If a claim can be read to allege simple negligence, or medical negligence, then the alleged negligent omissions or acts by the State's employees can be readily determined by a fact finder using common knowledge without the necessity of expert testimony.
Coursen v New York Hospital-Cornell Medical Center, 114 AD2d 254, 256 (1st Dept. 1986). Similarly, the State may be found liable for ministerial neglect if its employees fail to comply with an institution's own administrative procedures and protocols for dispensing medical care to inmates. Kagan v State of New York, 221 AD2d 7,10 (2d Dept 1996).
In this case, only the testimony of the Claimant has been presented in support of any claim of malpractice. Claimant's testimony was belied, to some extent, by the medical records substantiating regular examinations by medical personnel. There was no testimony to show that these visits did not provide reasonable care, or even that Claimant suffered any damage. No competent medical evidence was presented, through a treating physician or an expert witness whose opinion was based upon the available medical records, to support the allegation of medical malpractice. There is no medical evidence on any medical issue and thus no proof that accepted standards of care were not met. Accordingly, the claim of medical malpractice must be dismissed.

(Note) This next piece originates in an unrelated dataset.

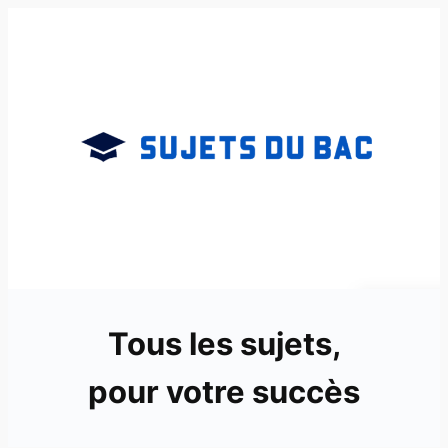
Aller
au
contenu
Tous les sujets,
pour votre succès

Additionally, from this record there is no indication that the actions of medical care givers amounted to simple negligence or ministerial neglect.
Coursen v New York Hospital, supra; Kagan v State of New York, supra. To the extent the claim can be read to assert such theories, any cause of action for negligence or ministerial neglect is also dismissed.
The Defendant's motion to dismiss for failure to establish a prima facie case, upon which decision was reserved at the time of trial, is hereby granted, and Claim number 100172 is dismissed in its entirety.

Let judgment be entered accordingly.

October 29, 2001
White Plains, New York

Judge of the Court of Claims

[1]All quotations are to trial notes or audiotapes unless otherwise noted.